AIM OF THE EXERCISE>
Say how many lines of the listing below hold the word "imutável". Give only that number.

DATA TO PROCESS>
= = =
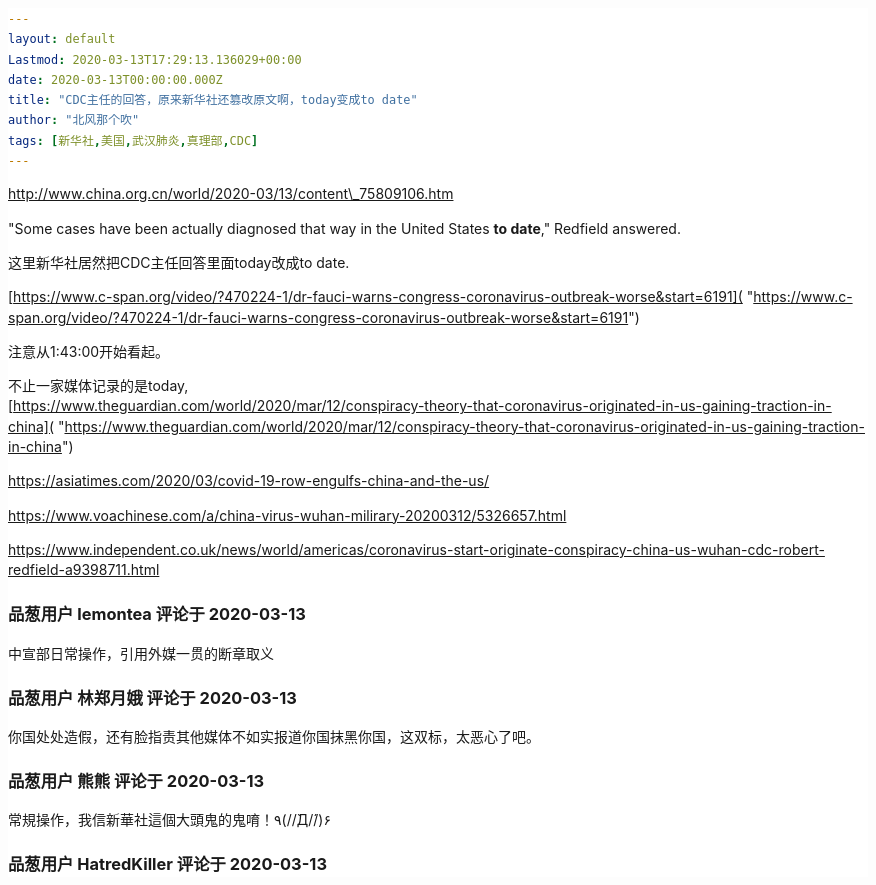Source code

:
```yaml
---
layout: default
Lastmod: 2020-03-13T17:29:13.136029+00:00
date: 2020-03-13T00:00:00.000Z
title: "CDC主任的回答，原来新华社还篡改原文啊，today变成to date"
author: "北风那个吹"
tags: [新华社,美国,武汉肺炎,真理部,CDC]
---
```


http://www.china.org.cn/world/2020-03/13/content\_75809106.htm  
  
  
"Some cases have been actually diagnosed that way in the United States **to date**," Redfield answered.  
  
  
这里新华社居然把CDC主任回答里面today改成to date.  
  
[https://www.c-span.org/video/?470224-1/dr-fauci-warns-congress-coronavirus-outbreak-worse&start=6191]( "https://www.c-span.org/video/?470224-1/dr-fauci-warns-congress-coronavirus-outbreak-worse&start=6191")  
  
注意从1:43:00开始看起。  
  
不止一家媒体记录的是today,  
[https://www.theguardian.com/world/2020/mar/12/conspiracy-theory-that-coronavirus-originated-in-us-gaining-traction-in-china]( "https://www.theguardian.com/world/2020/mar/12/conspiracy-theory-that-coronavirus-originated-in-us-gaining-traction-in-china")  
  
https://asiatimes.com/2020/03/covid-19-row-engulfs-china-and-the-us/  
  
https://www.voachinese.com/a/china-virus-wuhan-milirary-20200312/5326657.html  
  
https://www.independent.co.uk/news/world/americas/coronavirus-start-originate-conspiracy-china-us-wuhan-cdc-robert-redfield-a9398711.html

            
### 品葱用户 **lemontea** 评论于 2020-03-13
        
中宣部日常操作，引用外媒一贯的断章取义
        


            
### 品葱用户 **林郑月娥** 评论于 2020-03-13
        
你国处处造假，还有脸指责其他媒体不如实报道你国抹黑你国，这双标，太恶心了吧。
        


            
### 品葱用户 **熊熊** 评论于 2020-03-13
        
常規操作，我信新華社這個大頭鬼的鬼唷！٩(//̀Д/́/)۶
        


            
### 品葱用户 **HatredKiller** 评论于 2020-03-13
= = =
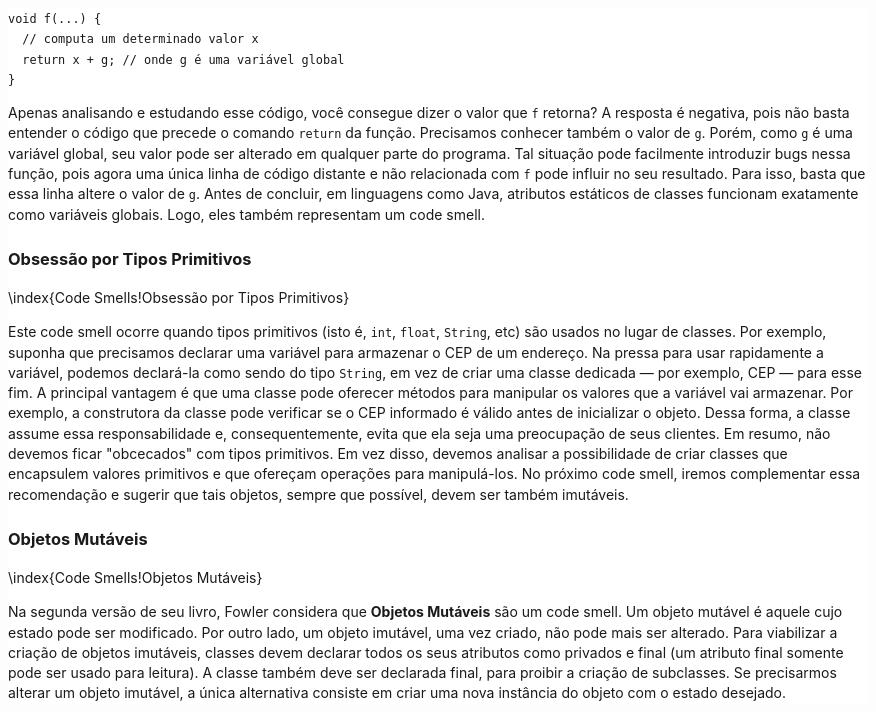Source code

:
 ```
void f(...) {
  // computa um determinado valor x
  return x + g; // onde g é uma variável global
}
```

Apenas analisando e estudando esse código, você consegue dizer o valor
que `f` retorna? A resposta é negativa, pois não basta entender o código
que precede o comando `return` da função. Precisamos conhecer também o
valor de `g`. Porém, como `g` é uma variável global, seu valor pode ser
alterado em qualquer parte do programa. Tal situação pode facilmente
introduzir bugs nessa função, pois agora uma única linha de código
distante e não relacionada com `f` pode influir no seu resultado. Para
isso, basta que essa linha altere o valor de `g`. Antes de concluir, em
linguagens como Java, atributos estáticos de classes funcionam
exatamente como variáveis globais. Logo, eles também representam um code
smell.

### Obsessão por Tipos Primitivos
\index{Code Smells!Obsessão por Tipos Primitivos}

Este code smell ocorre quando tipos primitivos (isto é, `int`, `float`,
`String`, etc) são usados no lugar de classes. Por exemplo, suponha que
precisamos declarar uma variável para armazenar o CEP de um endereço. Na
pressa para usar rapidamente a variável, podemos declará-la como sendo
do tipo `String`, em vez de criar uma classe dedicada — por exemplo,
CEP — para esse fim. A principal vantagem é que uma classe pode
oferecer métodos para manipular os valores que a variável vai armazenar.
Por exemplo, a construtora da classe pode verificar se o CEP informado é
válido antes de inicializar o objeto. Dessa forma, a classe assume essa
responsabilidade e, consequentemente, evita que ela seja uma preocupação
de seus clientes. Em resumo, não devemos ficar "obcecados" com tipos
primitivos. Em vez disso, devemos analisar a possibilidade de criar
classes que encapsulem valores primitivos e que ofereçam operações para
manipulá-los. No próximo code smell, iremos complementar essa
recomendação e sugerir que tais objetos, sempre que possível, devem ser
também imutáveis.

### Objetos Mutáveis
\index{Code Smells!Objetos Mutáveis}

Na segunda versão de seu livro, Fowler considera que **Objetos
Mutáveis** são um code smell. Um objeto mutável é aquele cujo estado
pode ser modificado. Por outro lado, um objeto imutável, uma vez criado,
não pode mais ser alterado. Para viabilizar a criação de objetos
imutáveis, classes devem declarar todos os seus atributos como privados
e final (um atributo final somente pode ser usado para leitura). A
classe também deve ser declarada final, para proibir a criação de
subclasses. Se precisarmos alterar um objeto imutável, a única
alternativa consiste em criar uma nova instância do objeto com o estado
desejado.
= = =
EXERCISE SOLUTION>
2